The three university teams involved in the challenge include Carnegie Mellon University and the Wyss Institute for Biologically Inspired Engineering at Harvard University; Harvard University; and Baylor College of Medicine, the Allen Institute for Brain Science and Princeton University.
Researchers from Sandia led by Frances Chance, a computational neuroscientist, will test the resulting algorithms and evaluate whether they are on the right path.
“Research in neuroscience is a new area for Sandia, with potential to contribute to new scientific discoveries and mission needs in signal processing, high-consequence decision making, low-power high-performance computing and auto-associative memory,” said John Wagner, cognitive sciences manager at Sandia.
From neural networks to theoretical models to artificial intelligence
The teams each will use different techniques to map the network of interconnecting neurons that makes up the visual cortex. They’ll take those network maps and generate new models of how the brain works. From the models they hope to create vastly superior computer algorithms for object recognition.

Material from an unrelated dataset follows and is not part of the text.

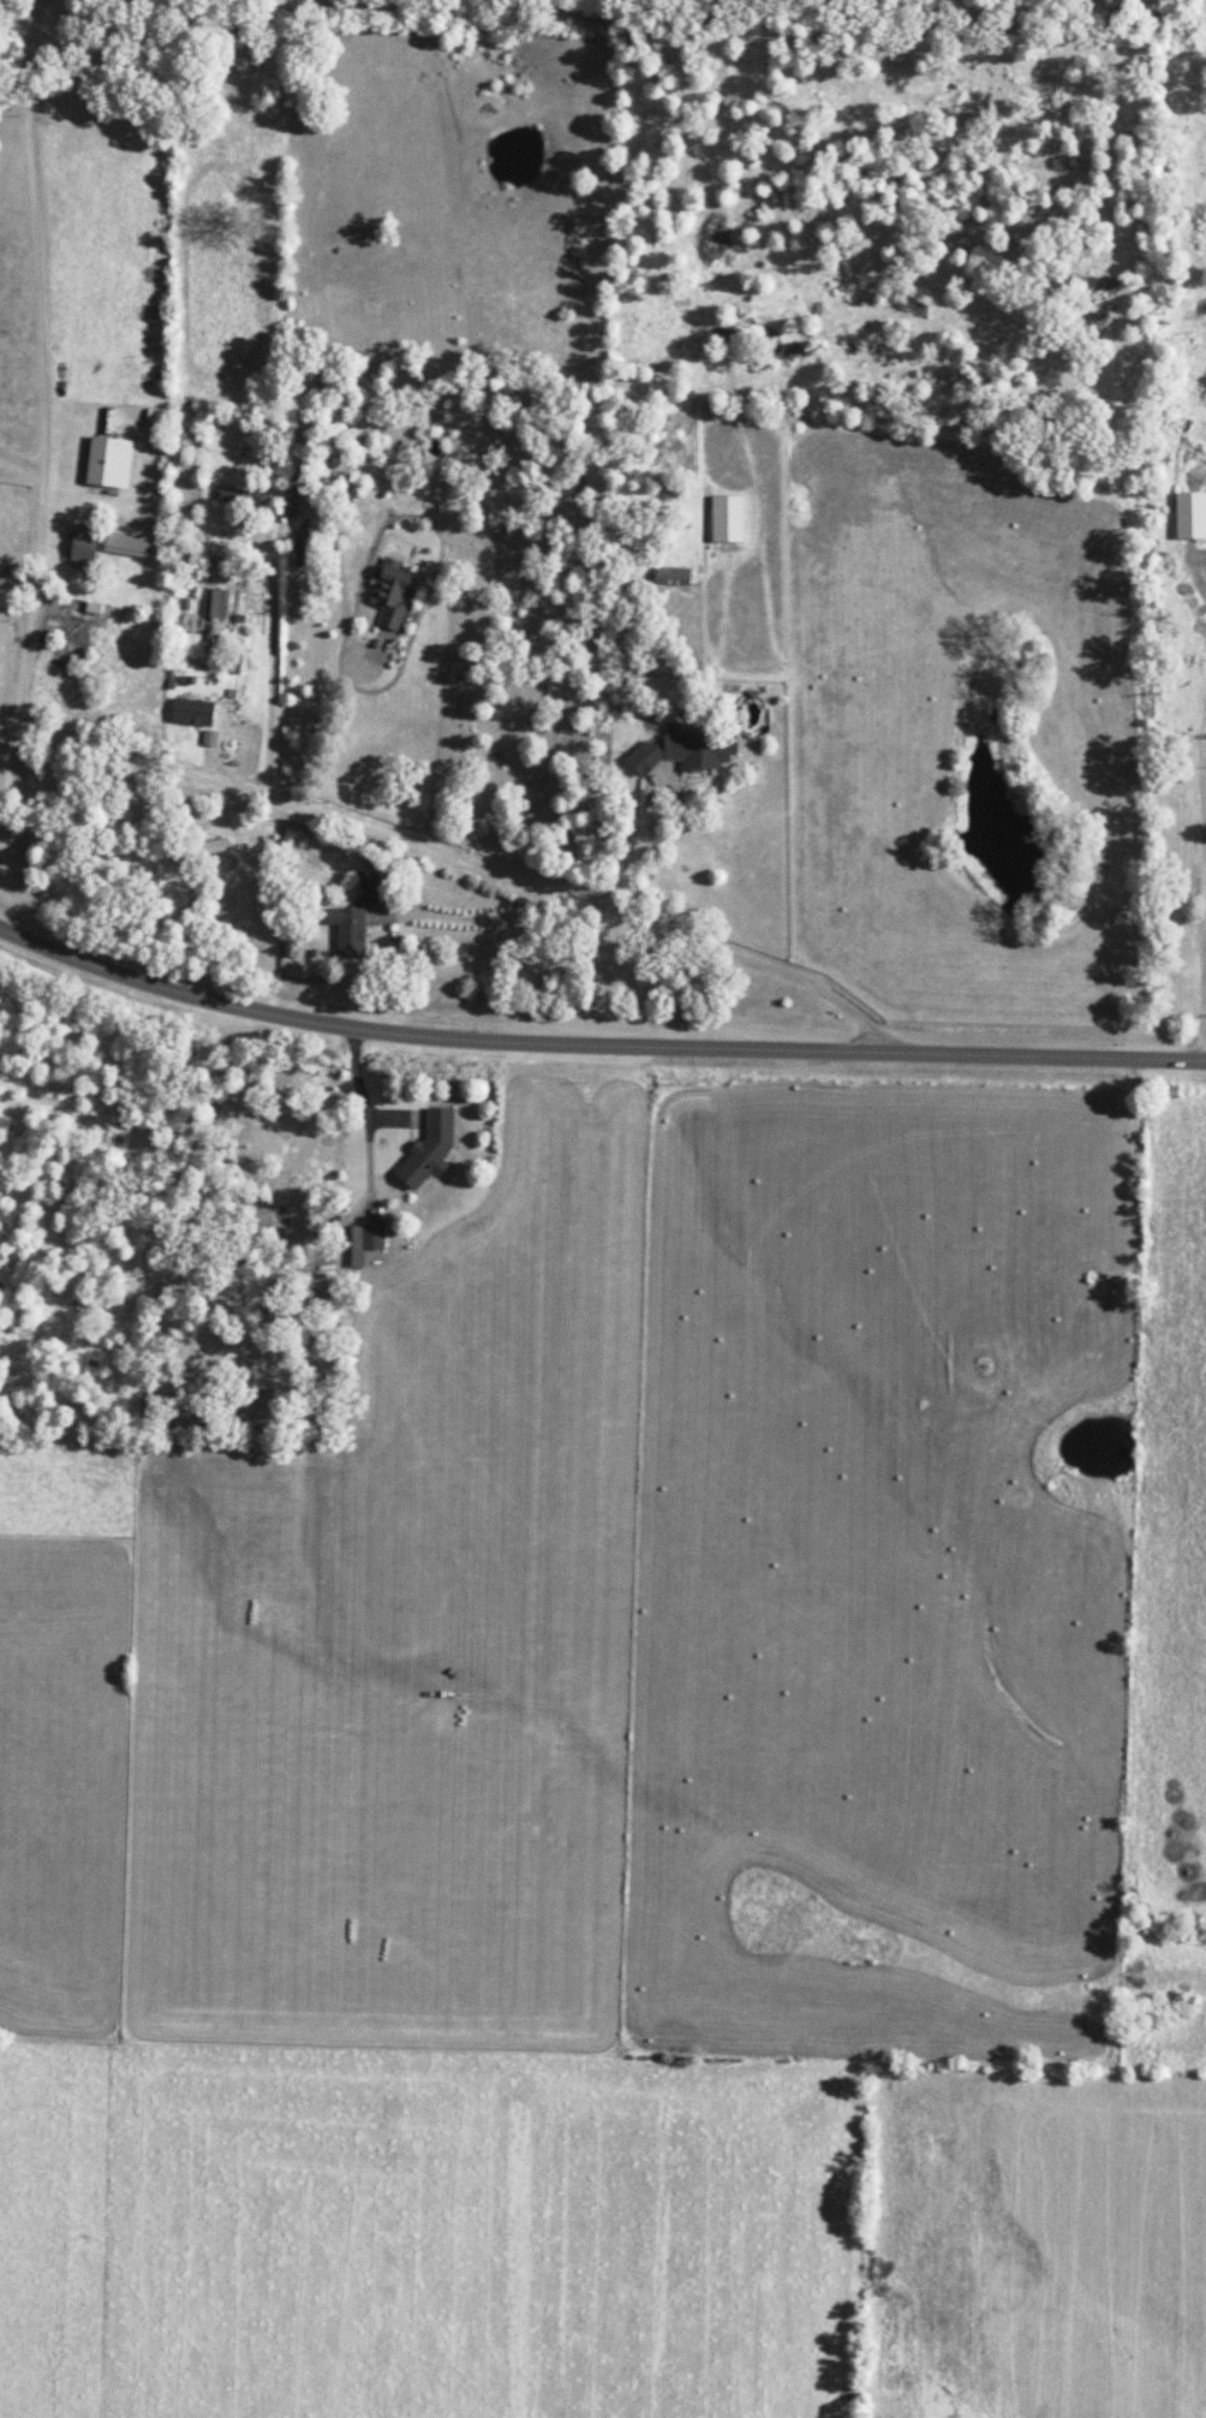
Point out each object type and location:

“What is nice about the way the MICrONS program has been structured is that it is a beginning-to-end path. It goes from very basic neuroscience — anatomy at the nanometer and micrometer level — moving up into functional behavior of neural circuits in vivo, to theoretical models of how the brain works, and then machine learning models to do real-world applications. It’s the ideal of what brain-inspired algorithms should be, but it’s rarely done like this,” said Brad Aimone, a computational neuroscientist.
Aimone and his group will evaluate how much neuroscience the machine learning algorithms incorporate by focusing on the computational neuroscience models. These models are an important intermediate step. Each team will have to consolidate a lot of data into a few key insights. And the model has to be both representative of the brain and inspire advances in computer algorithms, said Aimone.
Augmented with a few experts from outside Sandia, Aimone’s group also will serve as a peer-review panel, comparing the university-led teams’ conclusions to what is already known about the brain. Additionally, Aimone’s group is applying validation and verification approaches, such as uncertainty quantification and sensitivity analysis, common in engineering models, to computational neuroscience. A big challenge is that the mathematics needed for even a simplistic explanation of neural networks is amazingly complex. His example neural models can include thousands of different parameters.
Putting artificial intelligence to the test
Sandia also will test the resulting machine learning algorithms. Beginning a year from now, the team will see whether the brain-inspired algorithms actually perform like human brains.
“What’s interesting is that you and I would separate objects the same way even though we just met and we’ve had completely different life experiences. Somehow the way our brain is interacting with the world, we’re forming some internal set of rules by which we classify things that we see. And all of us have a similar set of rules in our heads. Would brain-inspired machine learning algorithms automatically separate it the same way?” asked Chance.
Computer scientist Warren Davis heads the group that will evaluate whether the algorithms can sort images of computer-generated objects in the same manner as humans, termed similarity discrimination. The algorithms get one example and must pick out the other members of the class from thousands of other images.
Computer scientist Tim Shead is designing the test images according to known human classification rules. His group also will confirm that real people classify the drawings as expected before the evaluations begin.
Next, the algorithms will have to sort an array of test images into classes. They will have to sort these images the same way humans do, even though the algorithms have never seen these images before. Finally, at the end of the five years, the teams will pick a difficult, real-world task, like creating captions for photos, which show off their individual algorithm’s strengths. The algorithms also will be tested on their ability to recognize objects that have been stretched, rotated, partially hidden or otherwise modified.
Aimone said, “MICrONS is like the Hubble telescope. We’re building better tools to see things that we were unable to see before and we’re trying to come up with theories to explain what we’ve observed. Just like Hubble didn’t explain everything about the universe, MICrONS isn’t going to solve the brain. The hope is it will tell us something that will make our models better so we could use them to do interesting things.”